Hugging Face Transformers Code Agent Beats GAIA Benchmark
Hugging Face reports that their Transformers-based code agent has achieved a top score on the GAIA benchmark, a challenging evaluation for general AI assistants requiring multi-step reasoning and tool use. The result positions Hugging Face's open agent framework competitively against proprietary systems. The post details the agent architecture and tooling approach used to achieve the result.
New Tools for Building Agents
OpenAI announced new tools aimed at developers building AI agents, published on March 11, 2025. The announcement comes from OpenAI's official blog, signaling a continued push to expand the agent-building ecosystem. Specific tools and capabilities were not detailed in the provided body text, but the source and framing indicate a product/tooling release targeting the agentic development workflow.
Introducing Decision Transformers on Hugging Face
Hugging Face introduces support for Decision Transformers, a framework that casts offline reinforcement learning as a sequence modeling problem using transformer architectures. The blog post covers the conceptual basis of Decision Transformers and their integration into the Hugging Face ecosystem. This represents an early step in bringing RL-based model paradigms into the standard ML tooling stack.

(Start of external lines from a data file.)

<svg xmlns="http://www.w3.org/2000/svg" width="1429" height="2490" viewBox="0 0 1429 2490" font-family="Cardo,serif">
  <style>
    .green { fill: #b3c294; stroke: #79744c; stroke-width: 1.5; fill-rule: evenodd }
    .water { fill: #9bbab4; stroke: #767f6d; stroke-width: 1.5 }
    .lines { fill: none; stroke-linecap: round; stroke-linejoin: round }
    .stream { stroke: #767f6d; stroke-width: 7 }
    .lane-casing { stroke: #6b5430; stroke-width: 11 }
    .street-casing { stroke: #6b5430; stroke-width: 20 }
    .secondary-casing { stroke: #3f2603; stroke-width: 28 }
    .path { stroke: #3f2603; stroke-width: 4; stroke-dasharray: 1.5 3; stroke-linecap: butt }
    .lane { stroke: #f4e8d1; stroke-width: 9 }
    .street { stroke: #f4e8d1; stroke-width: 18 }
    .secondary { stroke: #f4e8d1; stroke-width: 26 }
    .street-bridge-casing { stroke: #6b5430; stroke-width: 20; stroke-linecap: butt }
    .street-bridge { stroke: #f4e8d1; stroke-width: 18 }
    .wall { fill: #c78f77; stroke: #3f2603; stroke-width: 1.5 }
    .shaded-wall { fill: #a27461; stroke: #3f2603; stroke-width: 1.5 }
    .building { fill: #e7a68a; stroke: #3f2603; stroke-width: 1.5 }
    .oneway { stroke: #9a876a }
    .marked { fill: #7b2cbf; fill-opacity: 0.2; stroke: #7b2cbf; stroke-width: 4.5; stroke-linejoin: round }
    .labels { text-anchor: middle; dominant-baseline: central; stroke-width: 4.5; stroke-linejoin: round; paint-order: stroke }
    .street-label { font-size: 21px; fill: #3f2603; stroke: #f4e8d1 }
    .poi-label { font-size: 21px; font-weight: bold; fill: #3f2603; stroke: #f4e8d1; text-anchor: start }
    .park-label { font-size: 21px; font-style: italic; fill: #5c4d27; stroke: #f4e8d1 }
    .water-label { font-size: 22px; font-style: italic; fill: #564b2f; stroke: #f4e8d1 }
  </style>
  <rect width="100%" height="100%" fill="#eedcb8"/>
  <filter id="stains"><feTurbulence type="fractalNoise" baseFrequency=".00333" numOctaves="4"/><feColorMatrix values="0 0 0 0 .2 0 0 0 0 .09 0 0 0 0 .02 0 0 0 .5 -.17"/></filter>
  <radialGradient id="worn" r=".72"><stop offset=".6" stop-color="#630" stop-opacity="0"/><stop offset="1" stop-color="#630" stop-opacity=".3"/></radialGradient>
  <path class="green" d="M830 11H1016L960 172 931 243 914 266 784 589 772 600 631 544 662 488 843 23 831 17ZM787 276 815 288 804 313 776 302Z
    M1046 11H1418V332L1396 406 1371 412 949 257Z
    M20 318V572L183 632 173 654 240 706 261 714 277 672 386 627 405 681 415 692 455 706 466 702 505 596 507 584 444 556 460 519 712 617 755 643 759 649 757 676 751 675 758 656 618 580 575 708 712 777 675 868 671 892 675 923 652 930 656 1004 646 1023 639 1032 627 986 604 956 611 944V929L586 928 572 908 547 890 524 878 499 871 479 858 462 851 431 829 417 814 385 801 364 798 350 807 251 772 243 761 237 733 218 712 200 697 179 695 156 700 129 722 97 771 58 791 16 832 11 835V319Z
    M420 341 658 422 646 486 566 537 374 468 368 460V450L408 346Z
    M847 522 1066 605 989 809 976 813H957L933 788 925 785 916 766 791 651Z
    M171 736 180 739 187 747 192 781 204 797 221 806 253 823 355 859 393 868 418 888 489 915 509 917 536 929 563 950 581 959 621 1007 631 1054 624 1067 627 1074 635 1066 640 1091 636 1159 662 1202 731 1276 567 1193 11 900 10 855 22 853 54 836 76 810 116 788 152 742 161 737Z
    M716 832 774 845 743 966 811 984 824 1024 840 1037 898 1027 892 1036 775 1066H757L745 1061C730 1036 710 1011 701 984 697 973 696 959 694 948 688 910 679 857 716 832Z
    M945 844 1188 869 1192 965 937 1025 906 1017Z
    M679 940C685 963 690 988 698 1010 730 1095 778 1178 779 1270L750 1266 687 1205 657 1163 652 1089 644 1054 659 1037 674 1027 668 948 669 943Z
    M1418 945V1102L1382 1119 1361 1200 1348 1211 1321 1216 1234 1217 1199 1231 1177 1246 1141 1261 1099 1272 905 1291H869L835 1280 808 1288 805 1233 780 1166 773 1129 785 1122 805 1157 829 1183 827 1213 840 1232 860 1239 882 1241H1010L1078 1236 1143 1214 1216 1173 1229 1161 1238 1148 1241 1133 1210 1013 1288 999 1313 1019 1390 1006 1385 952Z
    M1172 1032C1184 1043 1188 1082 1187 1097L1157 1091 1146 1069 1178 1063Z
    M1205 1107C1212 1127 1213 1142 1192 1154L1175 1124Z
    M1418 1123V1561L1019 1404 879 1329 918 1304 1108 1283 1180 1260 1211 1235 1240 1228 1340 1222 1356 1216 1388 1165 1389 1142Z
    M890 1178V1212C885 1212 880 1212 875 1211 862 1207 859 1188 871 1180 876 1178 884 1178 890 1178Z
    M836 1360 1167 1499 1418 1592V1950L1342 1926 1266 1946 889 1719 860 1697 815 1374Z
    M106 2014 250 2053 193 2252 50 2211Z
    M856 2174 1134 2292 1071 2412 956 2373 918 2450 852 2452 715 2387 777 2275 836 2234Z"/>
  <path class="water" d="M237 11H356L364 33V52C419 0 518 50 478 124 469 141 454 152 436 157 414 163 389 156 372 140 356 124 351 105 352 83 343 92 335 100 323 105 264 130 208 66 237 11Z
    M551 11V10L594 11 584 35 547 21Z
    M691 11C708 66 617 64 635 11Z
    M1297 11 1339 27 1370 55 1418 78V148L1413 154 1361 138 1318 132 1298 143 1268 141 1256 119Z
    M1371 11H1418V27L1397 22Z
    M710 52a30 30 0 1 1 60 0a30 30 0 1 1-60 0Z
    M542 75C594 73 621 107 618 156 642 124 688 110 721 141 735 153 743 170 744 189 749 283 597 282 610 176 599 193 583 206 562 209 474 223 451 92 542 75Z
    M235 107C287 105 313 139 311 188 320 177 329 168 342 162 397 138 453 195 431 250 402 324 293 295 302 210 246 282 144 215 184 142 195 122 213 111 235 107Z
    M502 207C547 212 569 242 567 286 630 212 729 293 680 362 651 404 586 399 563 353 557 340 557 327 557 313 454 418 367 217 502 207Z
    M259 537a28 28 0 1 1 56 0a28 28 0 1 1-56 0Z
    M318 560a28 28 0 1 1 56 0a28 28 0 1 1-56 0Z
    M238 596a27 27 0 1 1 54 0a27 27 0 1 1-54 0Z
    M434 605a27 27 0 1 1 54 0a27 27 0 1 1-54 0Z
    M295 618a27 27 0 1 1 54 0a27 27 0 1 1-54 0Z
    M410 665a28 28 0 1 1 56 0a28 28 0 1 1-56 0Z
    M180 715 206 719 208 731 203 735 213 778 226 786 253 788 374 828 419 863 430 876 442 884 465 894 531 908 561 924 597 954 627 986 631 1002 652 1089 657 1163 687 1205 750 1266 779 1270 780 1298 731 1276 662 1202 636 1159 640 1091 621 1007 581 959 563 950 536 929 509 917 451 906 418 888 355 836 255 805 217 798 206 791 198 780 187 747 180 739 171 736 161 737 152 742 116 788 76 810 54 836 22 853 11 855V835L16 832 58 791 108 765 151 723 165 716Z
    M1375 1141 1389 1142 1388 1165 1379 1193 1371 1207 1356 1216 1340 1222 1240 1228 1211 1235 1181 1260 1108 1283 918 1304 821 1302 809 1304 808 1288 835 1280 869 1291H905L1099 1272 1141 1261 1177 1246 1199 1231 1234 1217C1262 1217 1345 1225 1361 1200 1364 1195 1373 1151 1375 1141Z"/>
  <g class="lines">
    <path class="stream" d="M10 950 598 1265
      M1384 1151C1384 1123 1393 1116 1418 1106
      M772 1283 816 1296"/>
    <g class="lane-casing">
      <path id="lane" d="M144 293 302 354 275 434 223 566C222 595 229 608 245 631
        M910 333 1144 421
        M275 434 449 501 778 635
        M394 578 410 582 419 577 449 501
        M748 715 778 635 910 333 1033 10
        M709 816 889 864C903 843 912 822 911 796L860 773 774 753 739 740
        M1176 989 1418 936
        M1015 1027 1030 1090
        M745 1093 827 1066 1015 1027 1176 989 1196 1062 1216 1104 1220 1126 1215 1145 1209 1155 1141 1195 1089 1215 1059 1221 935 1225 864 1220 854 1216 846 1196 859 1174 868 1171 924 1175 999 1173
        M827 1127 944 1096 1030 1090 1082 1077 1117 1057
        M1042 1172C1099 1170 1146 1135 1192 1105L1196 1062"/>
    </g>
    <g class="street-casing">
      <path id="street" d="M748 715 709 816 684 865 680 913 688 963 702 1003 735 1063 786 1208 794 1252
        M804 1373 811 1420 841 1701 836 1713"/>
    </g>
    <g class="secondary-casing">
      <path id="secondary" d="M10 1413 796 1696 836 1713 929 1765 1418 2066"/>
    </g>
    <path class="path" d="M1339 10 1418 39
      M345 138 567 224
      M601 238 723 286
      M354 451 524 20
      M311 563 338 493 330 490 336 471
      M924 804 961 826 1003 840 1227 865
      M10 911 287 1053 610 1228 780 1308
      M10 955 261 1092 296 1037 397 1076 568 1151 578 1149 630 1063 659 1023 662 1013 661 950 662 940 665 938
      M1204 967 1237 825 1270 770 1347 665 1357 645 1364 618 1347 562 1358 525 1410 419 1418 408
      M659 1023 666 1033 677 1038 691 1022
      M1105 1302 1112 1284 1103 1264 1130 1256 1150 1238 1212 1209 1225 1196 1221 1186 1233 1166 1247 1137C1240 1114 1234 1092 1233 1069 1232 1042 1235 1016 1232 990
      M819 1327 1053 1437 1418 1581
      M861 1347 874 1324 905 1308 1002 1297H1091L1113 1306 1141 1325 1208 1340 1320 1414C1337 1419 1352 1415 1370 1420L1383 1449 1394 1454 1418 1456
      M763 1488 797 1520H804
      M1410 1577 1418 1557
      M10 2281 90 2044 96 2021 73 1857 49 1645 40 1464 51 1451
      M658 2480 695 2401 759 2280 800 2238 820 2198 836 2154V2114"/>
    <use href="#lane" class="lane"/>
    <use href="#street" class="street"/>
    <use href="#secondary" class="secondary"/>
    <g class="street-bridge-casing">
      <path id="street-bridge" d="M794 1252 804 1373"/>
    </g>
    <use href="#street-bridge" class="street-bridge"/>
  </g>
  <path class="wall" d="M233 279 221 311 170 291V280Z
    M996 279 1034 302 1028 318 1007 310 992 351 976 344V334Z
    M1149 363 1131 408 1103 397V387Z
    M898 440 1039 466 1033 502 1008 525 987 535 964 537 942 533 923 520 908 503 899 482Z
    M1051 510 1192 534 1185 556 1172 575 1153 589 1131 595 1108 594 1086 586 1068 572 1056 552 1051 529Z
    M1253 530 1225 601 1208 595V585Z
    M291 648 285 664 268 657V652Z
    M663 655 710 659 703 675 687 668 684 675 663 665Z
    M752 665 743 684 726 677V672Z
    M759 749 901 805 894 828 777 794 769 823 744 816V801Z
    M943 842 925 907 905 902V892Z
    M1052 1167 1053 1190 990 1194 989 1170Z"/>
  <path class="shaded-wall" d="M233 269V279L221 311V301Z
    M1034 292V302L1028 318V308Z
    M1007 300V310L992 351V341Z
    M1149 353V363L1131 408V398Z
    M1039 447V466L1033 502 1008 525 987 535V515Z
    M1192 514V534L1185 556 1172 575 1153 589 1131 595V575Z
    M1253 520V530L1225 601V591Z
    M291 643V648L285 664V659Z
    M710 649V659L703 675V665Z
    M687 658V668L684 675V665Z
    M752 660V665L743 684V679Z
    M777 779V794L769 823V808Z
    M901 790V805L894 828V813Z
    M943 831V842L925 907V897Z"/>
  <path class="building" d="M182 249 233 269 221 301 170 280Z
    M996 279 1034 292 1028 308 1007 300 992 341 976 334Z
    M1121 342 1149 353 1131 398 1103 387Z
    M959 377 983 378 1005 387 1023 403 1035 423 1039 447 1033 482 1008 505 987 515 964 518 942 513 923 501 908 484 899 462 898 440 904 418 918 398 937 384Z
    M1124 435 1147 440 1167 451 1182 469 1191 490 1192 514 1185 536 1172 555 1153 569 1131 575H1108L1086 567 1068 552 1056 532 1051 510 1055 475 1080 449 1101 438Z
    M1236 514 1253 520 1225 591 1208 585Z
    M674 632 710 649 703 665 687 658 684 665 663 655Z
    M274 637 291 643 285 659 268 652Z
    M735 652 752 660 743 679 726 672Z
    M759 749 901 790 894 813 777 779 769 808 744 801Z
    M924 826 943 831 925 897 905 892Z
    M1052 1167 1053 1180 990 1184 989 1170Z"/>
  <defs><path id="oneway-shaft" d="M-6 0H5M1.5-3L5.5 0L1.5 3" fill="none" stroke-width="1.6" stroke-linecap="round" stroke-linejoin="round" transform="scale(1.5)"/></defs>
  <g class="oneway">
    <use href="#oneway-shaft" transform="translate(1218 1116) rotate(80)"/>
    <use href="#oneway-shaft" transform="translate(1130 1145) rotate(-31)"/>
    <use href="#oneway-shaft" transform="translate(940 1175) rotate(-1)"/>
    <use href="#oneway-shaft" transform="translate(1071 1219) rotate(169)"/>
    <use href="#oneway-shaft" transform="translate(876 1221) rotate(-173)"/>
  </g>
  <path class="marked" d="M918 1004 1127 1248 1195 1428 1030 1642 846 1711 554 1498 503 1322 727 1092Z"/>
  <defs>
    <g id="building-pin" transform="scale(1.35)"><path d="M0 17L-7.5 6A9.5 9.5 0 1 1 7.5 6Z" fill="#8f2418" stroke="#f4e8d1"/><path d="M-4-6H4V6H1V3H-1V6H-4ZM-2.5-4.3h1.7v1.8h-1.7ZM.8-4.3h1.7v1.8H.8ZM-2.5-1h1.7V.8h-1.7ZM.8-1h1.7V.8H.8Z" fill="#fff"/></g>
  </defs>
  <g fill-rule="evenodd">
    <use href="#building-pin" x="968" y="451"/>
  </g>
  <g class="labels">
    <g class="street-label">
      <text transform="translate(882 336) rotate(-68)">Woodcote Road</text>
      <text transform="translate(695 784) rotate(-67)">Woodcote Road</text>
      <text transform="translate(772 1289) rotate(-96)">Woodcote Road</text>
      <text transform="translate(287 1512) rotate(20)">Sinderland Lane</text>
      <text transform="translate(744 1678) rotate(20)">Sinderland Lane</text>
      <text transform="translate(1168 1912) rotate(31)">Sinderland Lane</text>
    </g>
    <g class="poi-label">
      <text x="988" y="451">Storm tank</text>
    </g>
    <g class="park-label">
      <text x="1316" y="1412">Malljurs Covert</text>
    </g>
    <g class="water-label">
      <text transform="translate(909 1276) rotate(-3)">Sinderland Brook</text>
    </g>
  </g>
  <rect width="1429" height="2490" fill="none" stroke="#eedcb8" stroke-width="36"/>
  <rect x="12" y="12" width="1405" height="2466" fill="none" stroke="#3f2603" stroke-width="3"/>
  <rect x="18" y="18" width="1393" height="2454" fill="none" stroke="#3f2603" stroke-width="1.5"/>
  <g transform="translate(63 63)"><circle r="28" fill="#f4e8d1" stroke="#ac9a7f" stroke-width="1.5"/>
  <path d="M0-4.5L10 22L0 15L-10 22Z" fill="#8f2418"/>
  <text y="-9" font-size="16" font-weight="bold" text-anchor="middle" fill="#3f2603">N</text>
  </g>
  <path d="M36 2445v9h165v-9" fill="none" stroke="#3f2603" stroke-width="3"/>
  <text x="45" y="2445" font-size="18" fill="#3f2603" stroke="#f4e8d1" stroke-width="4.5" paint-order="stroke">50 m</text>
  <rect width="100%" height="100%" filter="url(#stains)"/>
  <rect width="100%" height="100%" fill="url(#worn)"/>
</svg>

Swift Transformers Reaches 1.0 – and Looks to the Future
Hugging Face's Swift Transformers library has reached version 1.0, marking a stable release milestone for running transformer models natively on Apple platforms. The announcement covers the library's current capabilities and future roadmap for on-device inference on iOS and macOS. This represents a significant step for deploying open-weight models in Apple ecosystem applications without server-side inference.
Introducing Agents.js: Give tools to your LLMs using JavaScript
Hugging Face released Agents.js, a JavaScript library that enables developers to equip large language models with tools and build agent workflows in a JS/TS environment. The library brings tool-use and agent orchestration capabilities—previously more common in Python ecosystems—to the JavaScript developer community. It integrates with Hugging Face's model hub and inference APIs.
The next evolution of the Agents SDK
OpenAI has updated its Agents SDK with native sandbox execution and a model-native harness, enabling developers to build secure, long-running agents that operate across files and tools. The update targets production-grade agentic workflows by providing safer code execution environments and tighter integration with OpenAI models. This represents a continued push by OpenAI to mature its developer tooling for autonomous agent deployment.
Transformers.js v4: Now Available on NPM
Hugging Face has released Transformers.js v4, a major version update to its JavaScript library for running transformer models in the browser and Node.js, now published on NPM. The release likely includes updated model support, performance improvements, and API changes. This continues the trend of bringing ML inference capabilities directly to JavaScript environments without requiring a Python backend.